Le Secrétaire général du ministère de l’Éducation nationale, Papa Malick Ndao, a présidé, hier, à Diamniadio, l’atelier de validation institutionnelle de la stratégie nationale de plaidoyer du Modèle harmonisé d’enseignement bilingue au Sénégal (Mohebs). Selon lui, loin d’être un aboutissement, cette validation marque au contraire le point de départ d’une nouvelle étape : celle de l’action, de la mobilisation et de la responsabilité collective.
D’après M. Ndao, cette stratégie nationale de plaidoyer s’articule sur trois points essentiels. Il s’agit de consolider l’ancrage institutionnel du Mohebs, de sécuriser son financement national et de construire une adhésion sociale durable autour du projet. « Cela appelle la mobilisation de toutes les forces vives de la nation et la construction d’un véritable élan national », a indiqué Papa Malick Ndao, tout en consolidant l’alliance multi-acteurs de plaidoyer.
Selon Dr Astou Fall, directrice des programmes à Speak up Africa, une organisation africaine de plaidoyer et de politiques publiques éducatives, partenaire stratégique du ministère, le défi réside désormais dans la pérennisation, la mise à l’échelle et l’ancrage durable.
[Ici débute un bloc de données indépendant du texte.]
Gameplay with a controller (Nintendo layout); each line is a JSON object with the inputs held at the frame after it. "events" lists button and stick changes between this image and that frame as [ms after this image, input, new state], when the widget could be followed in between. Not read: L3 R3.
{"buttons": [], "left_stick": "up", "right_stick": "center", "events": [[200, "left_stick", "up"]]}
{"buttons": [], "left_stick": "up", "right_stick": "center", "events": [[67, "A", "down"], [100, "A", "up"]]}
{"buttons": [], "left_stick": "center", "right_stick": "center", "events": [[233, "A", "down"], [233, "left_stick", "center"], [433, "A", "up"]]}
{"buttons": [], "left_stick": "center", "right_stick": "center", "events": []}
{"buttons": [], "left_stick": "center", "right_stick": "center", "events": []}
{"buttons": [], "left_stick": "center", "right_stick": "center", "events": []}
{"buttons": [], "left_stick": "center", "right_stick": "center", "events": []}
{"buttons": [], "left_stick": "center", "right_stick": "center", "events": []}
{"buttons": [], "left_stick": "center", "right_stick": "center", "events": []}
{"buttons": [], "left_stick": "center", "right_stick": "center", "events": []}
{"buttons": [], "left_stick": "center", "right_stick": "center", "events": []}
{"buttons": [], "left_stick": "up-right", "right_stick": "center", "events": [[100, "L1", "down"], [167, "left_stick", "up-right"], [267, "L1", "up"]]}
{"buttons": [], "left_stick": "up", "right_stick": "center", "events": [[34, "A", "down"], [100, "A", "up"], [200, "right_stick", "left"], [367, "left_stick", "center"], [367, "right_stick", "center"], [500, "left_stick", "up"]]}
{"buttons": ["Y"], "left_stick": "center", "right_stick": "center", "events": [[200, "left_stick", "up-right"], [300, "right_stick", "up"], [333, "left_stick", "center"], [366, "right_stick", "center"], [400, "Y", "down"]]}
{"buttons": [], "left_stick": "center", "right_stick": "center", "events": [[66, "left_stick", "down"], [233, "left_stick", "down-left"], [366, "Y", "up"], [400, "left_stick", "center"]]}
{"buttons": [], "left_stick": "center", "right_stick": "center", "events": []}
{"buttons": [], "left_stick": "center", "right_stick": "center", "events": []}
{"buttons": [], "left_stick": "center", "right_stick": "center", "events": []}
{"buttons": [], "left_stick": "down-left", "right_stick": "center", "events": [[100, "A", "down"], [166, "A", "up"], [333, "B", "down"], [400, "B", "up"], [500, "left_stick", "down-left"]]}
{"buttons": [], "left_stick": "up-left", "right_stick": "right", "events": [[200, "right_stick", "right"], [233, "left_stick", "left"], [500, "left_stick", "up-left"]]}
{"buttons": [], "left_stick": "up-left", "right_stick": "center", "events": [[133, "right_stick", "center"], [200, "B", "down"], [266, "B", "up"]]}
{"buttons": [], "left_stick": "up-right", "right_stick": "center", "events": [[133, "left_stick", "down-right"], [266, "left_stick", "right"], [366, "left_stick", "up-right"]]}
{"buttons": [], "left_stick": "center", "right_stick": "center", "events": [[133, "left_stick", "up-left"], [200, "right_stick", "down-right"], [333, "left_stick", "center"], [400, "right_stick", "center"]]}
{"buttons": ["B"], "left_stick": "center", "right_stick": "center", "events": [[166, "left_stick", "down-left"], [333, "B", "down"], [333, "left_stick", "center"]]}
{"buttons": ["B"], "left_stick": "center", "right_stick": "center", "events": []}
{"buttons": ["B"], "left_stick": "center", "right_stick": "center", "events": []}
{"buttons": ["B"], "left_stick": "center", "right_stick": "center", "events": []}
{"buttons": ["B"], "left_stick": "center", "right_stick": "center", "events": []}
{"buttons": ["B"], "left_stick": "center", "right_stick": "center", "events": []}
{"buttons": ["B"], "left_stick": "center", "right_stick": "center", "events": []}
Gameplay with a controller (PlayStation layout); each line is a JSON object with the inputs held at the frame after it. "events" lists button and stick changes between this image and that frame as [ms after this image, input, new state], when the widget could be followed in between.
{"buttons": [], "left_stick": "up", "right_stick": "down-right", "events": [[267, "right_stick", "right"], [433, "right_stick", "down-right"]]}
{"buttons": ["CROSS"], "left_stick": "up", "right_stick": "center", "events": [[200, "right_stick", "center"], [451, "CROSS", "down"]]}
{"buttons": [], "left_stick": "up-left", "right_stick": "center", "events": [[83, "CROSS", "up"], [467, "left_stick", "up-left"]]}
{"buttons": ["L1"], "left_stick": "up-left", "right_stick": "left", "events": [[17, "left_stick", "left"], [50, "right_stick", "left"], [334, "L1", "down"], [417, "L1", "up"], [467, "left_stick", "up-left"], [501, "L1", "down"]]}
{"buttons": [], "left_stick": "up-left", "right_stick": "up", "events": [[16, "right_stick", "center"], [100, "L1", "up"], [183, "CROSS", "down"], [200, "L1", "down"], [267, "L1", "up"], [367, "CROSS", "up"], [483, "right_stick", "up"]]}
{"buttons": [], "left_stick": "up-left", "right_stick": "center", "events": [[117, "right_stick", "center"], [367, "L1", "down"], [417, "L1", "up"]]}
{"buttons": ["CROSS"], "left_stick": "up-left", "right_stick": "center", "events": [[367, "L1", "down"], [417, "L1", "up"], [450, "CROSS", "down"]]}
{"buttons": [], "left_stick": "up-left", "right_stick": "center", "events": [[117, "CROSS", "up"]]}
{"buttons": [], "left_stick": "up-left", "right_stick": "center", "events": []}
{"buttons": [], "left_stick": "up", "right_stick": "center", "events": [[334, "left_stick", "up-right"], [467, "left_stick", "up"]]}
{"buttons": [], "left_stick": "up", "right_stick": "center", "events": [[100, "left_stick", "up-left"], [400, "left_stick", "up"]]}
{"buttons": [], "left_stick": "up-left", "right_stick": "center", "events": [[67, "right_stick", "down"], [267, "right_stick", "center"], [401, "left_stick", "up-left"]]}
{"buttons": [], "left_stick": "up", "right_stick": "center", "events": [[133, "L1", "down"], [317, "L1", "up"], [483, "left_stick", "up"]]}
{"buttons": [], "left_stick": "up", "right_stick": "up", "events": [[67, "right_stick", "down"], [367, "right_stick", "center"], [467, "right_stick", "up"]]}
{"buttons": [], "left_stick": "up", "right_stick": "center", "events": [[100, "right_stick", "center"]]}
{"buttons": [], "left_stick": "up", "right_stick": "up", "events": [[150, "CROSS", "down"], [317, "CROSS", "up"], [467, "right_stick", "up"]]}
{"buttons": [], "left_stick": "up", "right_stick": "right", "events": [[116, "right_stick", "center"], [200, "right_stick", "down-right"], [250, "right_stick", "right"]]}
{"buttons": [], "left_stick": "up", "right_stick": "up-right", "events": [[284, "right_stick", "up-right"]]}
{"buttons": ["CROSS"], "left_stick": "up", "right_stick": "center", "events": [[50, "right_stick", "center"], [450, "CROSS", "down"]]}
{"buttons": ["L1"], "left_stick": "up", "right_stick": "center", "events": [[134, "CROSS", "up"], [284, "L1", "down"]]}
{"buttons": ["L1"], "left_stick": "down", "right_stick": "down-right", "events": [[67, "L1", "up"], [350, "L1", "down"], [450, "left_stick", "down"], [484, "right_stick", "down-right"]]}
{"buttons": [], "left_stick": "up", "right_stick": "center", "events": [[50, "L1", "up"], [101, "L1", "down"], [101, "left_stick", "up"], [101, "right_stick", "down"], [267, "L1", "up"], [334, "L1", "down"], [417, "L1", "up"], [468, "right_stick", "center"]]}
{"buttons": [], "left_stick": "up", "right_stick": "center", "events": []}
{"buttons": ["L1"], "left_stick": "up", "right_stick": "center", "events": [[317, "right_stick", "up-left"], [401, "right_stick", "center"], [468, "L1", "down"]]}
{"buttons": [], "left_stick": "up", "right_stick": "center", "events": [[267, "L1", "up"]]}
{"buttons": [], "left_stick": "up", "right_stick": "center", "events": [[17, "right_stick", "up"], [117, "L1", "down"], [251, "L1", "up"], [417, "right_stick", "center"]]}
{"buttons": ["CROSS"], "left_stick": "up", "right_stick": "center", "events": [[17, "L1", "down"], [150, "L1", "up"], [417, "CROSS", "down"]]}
Elle a affirmé que leur organisme compte aux côtés de la Direction de l’enseignement élémentaire (Dee) positionner le Mohebs comme un investissement moteur de développement du capital humain ; soutenir le portage de la réforme au niveau décentralisé ; traduire les évidences et succès du projet en données accessibles pour un effort coordonné de plaidoyer au niveau régional.
Après l’étape de validation, le secrétaire général du ministère de l’Éducation nationale estime que la responsabilité est désormais de transformer cette stratégie en actions concrètes, en engagements effectifs et en résultats visibles. « Des efforts sont entrepris dans le financement endogène du projet.
La directrice de l’Enseignement élémentaire et moi-même avons défendu lors de la conférence budgétaire, que le Mohebs puisse être financé par nos propres ressources et de manière progressive », a-t-il soutenu, préconisant la mise en place d’un dispositif de suivi et de capitalisation robuste pour mesurer régulièrement les progrès, documenter les résultats, identifier les difficultés et ajuster en conséquence les interventions.